In order to maintain its results as relevant as possible for its users, the most known search engine, Google, has a well-defined process for identifying the best web pages. The process is continuously upgrared in order to make search results even better. In fact, this process imply the following steps:
1. Crawling, i.e. following the links in order to discover the most significant pages on the web
2. Indexing, i.e. keeping information about all the retrieved pages for later retrieval
3. Ranking, i.e. determining what every page is about, and how it should rank for relevant queries
Crawling the Web
Search engines work with crawlers, also known as spiders, that “crawl” the World Wide Web (WWW) in order to discover pages that exist. The process is used to identify the best web pages to be evaluated for a query. The involved method by which the crawlers travel are website links.

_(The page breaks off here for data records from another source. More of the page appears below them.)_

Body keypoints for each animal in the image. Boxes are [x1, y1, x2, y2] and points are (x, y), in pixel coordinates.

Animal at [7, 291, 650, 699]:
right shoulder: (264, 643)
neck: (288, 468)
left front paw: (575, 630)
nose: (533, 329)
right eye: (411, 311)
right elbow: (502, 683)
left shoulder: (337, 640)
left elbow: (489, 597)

The task of crawling the whole web each day would be too hard to be achieved, so Google typically spreads its crawl over a large number of weeks. Moreover, search engines like Google do not crawl each and every existing web page. They start with a trusted set of websites that represent the basis for determining how other websites measure up, and by following the links they find on the visited pages, they expand their crawl across the entire web.
Indexing the Data
Indexing represents the action of adding information about a web page to a search engine’s index. In fact, the index is a large collection of web pages, i.e. database, that comprise information related to the pages crawled by search engine spiders.
Ranking the Results
In order to provide meaningful results to the search engine’s end user, search engines perform some important steps:
1. Interpreting the aim of the user query
2. Identifying web pages in the index regarding the query
3. Ranking and returning those web pages conform with their relevance and importance
The details of the Google strategy are actually mmore complex, but knowing the basics of crawling, indexing and ranking can halp you to better understand the methods behind a search engine optimization process.